A nurse is collecting data from an older adult client who comes to the clinic with dry, flaky skin on her upper back. Which of the following actions should the nurse take?
- A. Note dry, flaky skin as an expected finding.
- B. Examine the back before the general inspection of the skin.
- C. Pinch up a fold of skin to check for turgor.
- D. Use a penlight to examine the back in greater detail.
Correct Answer: A
Rationale: The correct answer is A. Dry, flaky skin is a common finding in older adults due to decreased oil gland activity. The nurse should note this as an expected finding because it is often a normal part of aging and not necessarily indicative of a health concern. Option B is unnecessary as the nurse can inspect the back during the general skin assessment. Option C, checking skin turgor, is not relevant to dry, flaky skin. Option D, using a penlight for detailed examination, is excessive for this situation.

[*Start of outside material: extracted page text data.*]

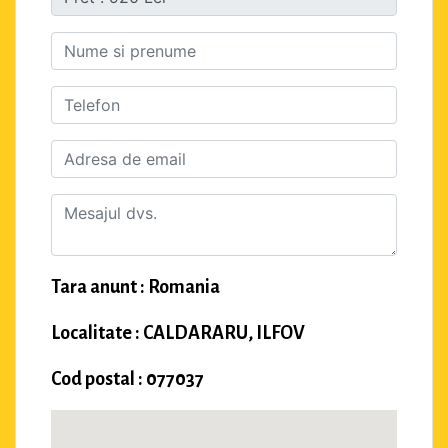
Tara anunt : Romania
Localitate : CALDARARU, ILFOV
Cod postal : 077037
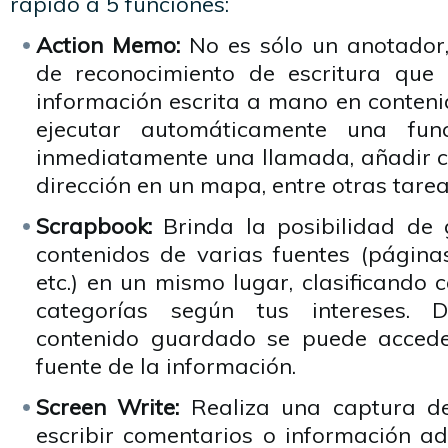
rápido a 5 funciones:
Action Memo:
No es sólo un anotador,
de reconocimiento de escritura que 
información escrita a mano en conteni
ejecutar automáticamente una func
inmediatamente una llamada, añadir c
dirección en un mapa, entre otras tarea
Scrapbook:
Brinda la posibilidad de 
contenidos de varias fuentes (páginas
etc.) en un mismo lugar, clasificando 
categorías según tus intereses. 
contenido guardado se puede accede
fuente de la información.
Screen Write:
Realiza una captura de
escribir comentarios o información ad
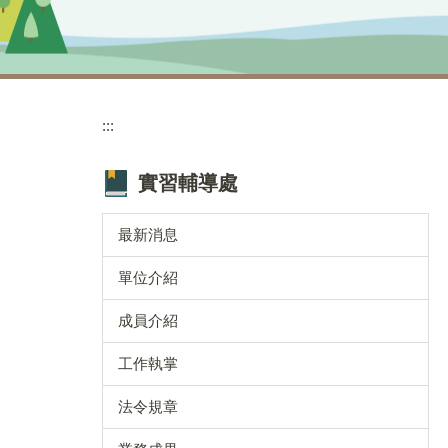
:::
實習輔導處
最新消息
單位介紹
成員介紹
工作執掌
法令規章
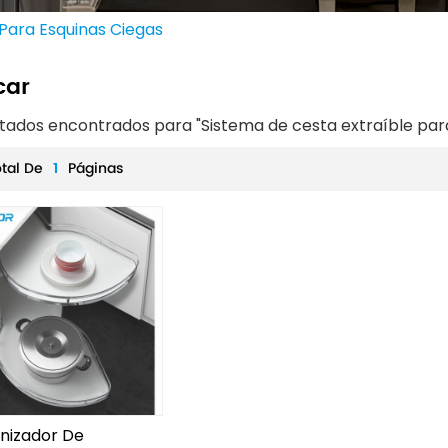
Para Esquinas Ciegas
car
ultados encontrados para "Sistema de cesta extraíble par
otal De
1
Páginas
nizador De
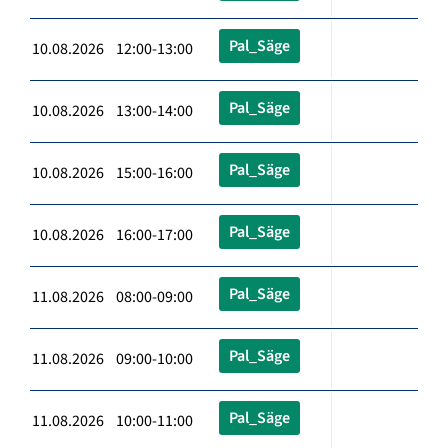
Pal_Säge
10.08.2026 12:00-13:00
Pal_Säge
10.08.2026 13:00-14:00
Pal_Säge
10.08.2026 15:00-16:00
Pal_Säge
10.08.2026 16:00-17:00
Pal_Säge
11.08.2026 08:00-09:00
Pal_Säge
11.08.2026 09:00-10:00
Pal_Säge
11.08.2026 10:00-11:00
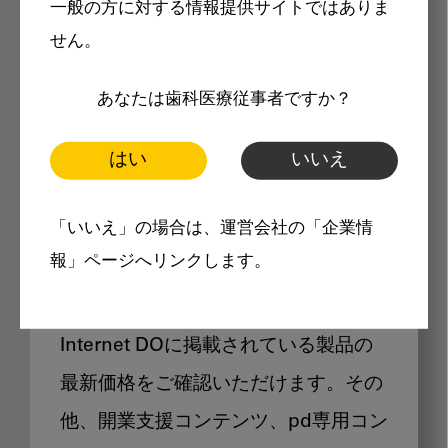
一般の方に対する情報提供サイトではありま
メリット
せん。
あなたは歯科医療従事者ですか？
はい
いいえ
Internet DOに掲載されている
「いいえ」の場合は、運営会社の「企業情
製品価格も閲覧可能
報」ページへリンクします。
Internet DOに掲載されている製品の
最新価格をご確認いただけます。その
他、開業支援コンテンツ、pd専用コン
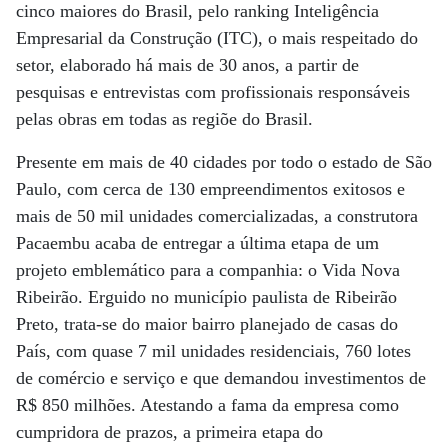
cinco maiores do Brasil, pelo ranking Inteligência
Empresarial da Construção (ITC), o mais respeitado do
setor, elaborado há mais de 30 anos, a partir de
pesquisas e entrevistas com profissionais responsáveis
pelas obras em todas as regiõe do Brasil.
Presente em mais de 40 cidades por todo o estado de São
Paulo, com cerca de 130 empreendimentos exitosos e
mais de 50 mil unidades comercializadas, a construtora
Pacaembu acaba de entregar a última etapa de um
projeto emblemático para a companhia: o Vida Nova
Ribeirão. Erguido no município paulista de Ribeirão
Preto, trata-se do maior bairro planejado de casas do
País, com quase 7 mil unidades residenciais, 760 lotes
de comércio e serviço e que demandou investimentos de
R$ 850 milhões. Atestando a fama da empresa como
cumpridora de prazos, a primeira etapa do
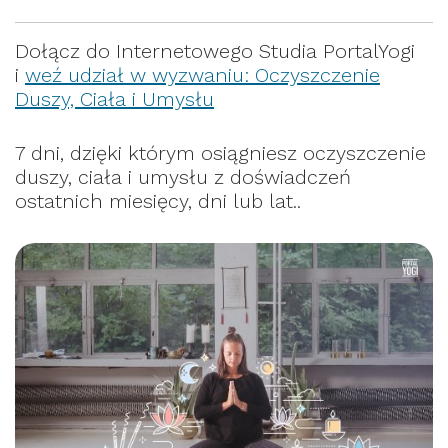
Dołącz do Internetowego Studia PortalYogi
i
weź udział w wyzwaniu: Oczyszczenie
Duszy, Ciała i Umysłu
7 dni, dzięki którym osiągniesz oczyszczenie
duszy, ciała i umysłu z doświadczeń
ostatnich miesięcy, dni lub lat..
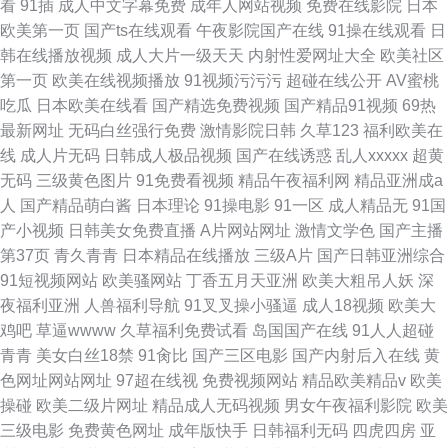
看
91插
成人中文字幕免费
成年人网站视频
免费在线影院
日本
欧美第一页
国产ts在线观看
午夜影院国产在线
91操在线观看
日
韩在线播放视频
成人大片一级天天
内射性爱网址大全
欧美社区
第一页
欧美在线视频播放
91视频污污污
超碰在线公开
AV蜜桃
吃瓜
日本欧美在线看
国产精选免费视频
国产精品91视频
69热
最新网址
无码白丝强行免费
激情影院日韩
久草123
福利欧美在
线
成人片无码
日韩成人极品视频
国产在线诱惑
乱人xxxxx
超黄
无码
三级黄色图片
91免费看视频
精品午夜福利网
精品亚洲成a
人
国产精品萌白酱
日本理论
91操电影
91一区
成人精品无
91国
产小视频
日韩美女免费直播
A片网站网址
激情文学色
国产主播
第37页
青久青青
日本精品在线播放
三级A片
国产日韩亚洲综合
91短视频网站
欧美骚网站
丁香五月天亚洲
欧美大粗吊人妖
深
夜福利亚洲
人兽福利导航
91叉叉操小骚逼
成人18视频
欧美大
鸡吧
草逼wwww
久草福利免费试看
岛国国产在线
91人人超碰
青青
美女白丝18禁
91肏比
国产三区电影
国产内射后入在线
黄
色网址网站网址
97超在线视
免费视频网站
精品欧美精品v
欧美
操碰
欧美二级片网址
精品成人无码视频
男女午夜福利影院
欧美
三级电影
免费黄色网址
成年版快手
日韩福利无码
四虎四房
亚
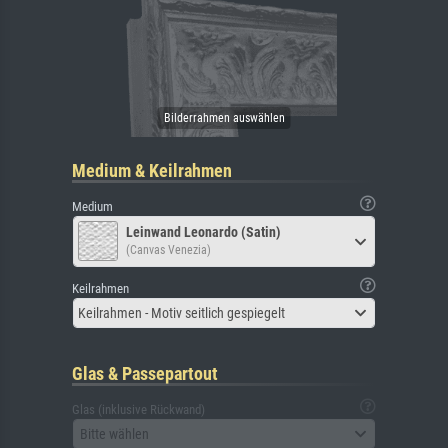
Medium & Keilrahmen
Medium
Leinwand Leonardo (Satin)
(Canvas Venezia)
Keilrahmen
Keilrahmen - Motiv seitlich gespiegelt
Glas & Passepartout
Glas (inklusive Rückwand)
Bitte wählen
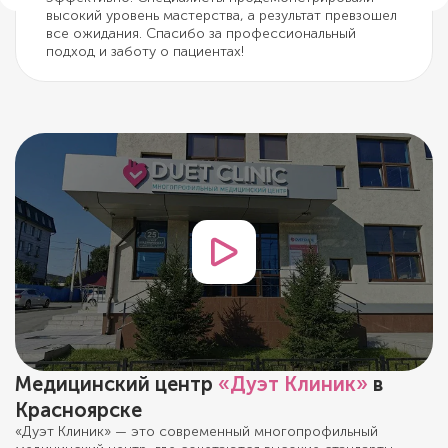
высокий уровень мастерства, а результат превзошел
все ожидания. Спасибо за профессиональный
подход и заботу о пациентах!
Медицинский центр
«Дуэт Клиник»
в
Красноярске
«Дуэт Клиник» — это современный многопрофильный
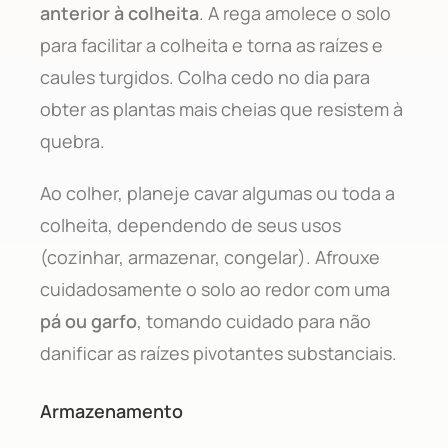
anterior à colheita
. A rega amolece o solo
para facilitar a colheita e torna as raízes e
caules turgidos. Colha cedo no dia para
obter as plantas mais cheias que resistem à
quebra.
Ao colher, planeje cavar algumas ou toda a
colheita, dependendo de seus usos
(cozinhar, armazenar, congelar). Afrouxe
cuidadosamente o solo ao redor com uma
pá ou garfo
, tomando cuidado para não
danificar as raízes pivotantes substanciais.
Armazenamento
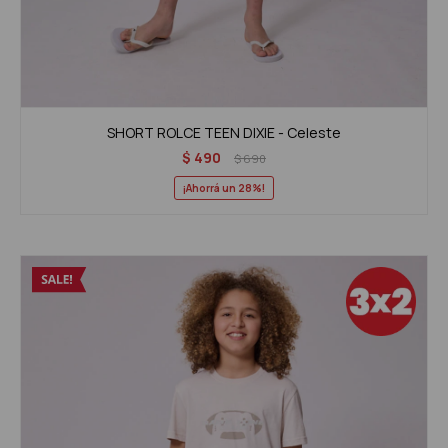
SHORT ROLCE TEEN DIXIE - Celeste
$
490
$
690
28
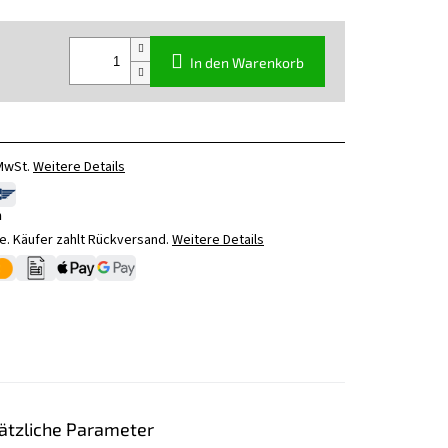
In den Warenkorb
 MwSt.
Weitere Details
n
. Käufer zahlt Rückversand.
Weitere Details
ätzliche Parameter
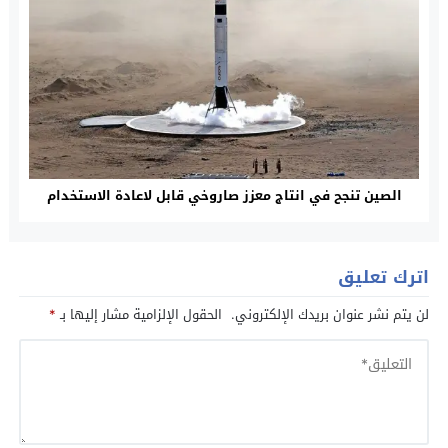
الصين تنجح في انتاج معزز صاروخي قابل لاعادة الاستخدام
اترك تعليق
لن يتم نشر عنوان بريدك الإلكتروني.
الحقول الإلزامية مشار إليها بـ
*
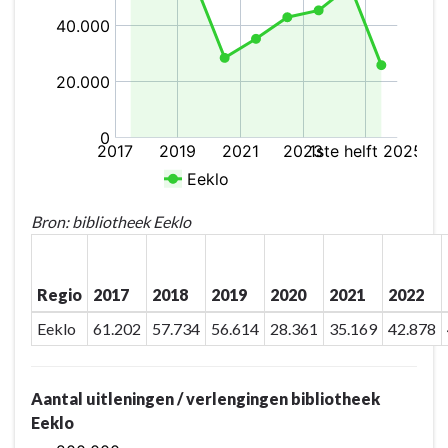
Bron: bibliotheek Eeklo
Regio
2017
2018
2019
2020
2021
2022
Eeklo
61.202
57.734
56.614
28.361
35.169
42.878
Aantal uitleningen / verlengingen bibliotheek
Eeklo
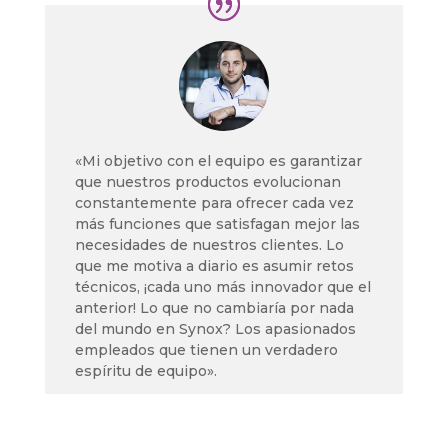
«
Mi objetivo con el equipo es garantizar
que nuestros productos evolucionan
constantemente para ofrecer cada vez
más funciones que satisfagan mejor las
necesidades de nuestros
clientes
.
Lo
que me motiva a diario es asumir retos
técnicos, ¡cada uno más innovador que el
anterior
! Lo
que no cambiaría por nada
del mundo en Synox?
Los apasionados
empleados que tienen un verdadero
espíritu de equipo».
ETIENNE CRINIER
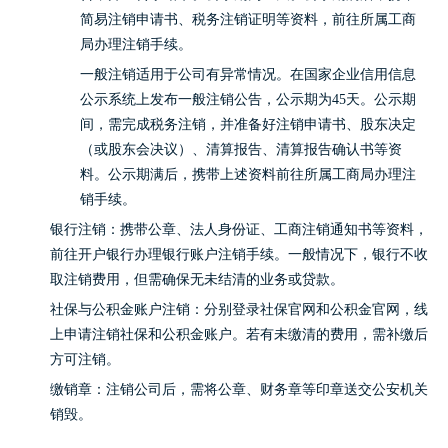
简易注销申请书、税务注销证明等资料，前往所属工商
局办理注销手续。
一般注销适用于公司有异常情况。在国家企业信用信息
公示系统上发布一般注销公告，公示期为45天。公示期
间，需完成税务注销，并准备好注销申请书、股东决定
（或股东会决议）、清算报告、清算报告确认书等资
料。公示期满后，携带上述资料前往所属工商局办理注
销手续。
银行注销：携带公章、法人身份证、工商注销通知书等资料，
前往开户银行办理银行账户注销手续。一般情况下，银行不收
取注销费用，但需确保无未结清的业务或贷款。
社保与公积金账户注销：分别登录社保官网和公积金官网，线
上申请注销社保和公积金账户。若有未缴清的费用，需补缴后
方可注销。
缴销章：注销公司后，需将公章、财务章等印章送交公安机关
销毁。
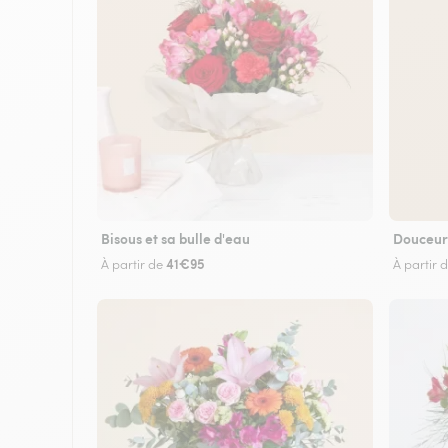
Bisous et sa bulle d'eau
Douceur
41€95
À partir de
À partir 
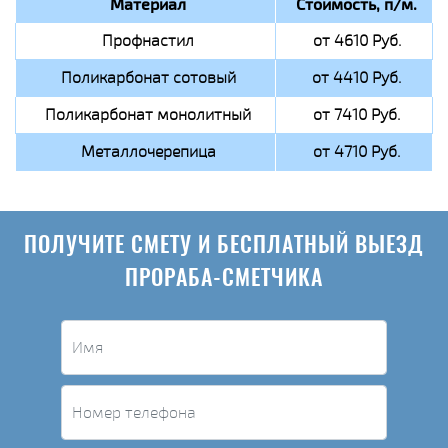
Материал
Стоимость, п/м.
Профнастил
от 4610 Руб.
Поликарбонат сотовый
от 4410 Руб.
Поликарбонат монолитный
от 7410 Руб.
Металлочерепица
от 4710 Руб.
ПОЛУЧИТЕ СМЕТУ И БЕСПЛАТНЫЙ ВЫЕЗД
ПРОРАБА-СМЕТЧИКА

A nurse is rehearsing assertive communication approaches to decline leadership of a nursing department committee. Which of the following statements by the nurse demonstrates assertiveness?
- A. You know this is not the right time for me to do this.
- B. Everyone knows there are others who can chair this committee better than I could.
- C. Can you tell me why you chose me?
- D. I decline the opportunity at this time.
Correct Answer: D
Rationale: Assertive communication is direct and respectful, clearly stating a decision without being passive or aggressive.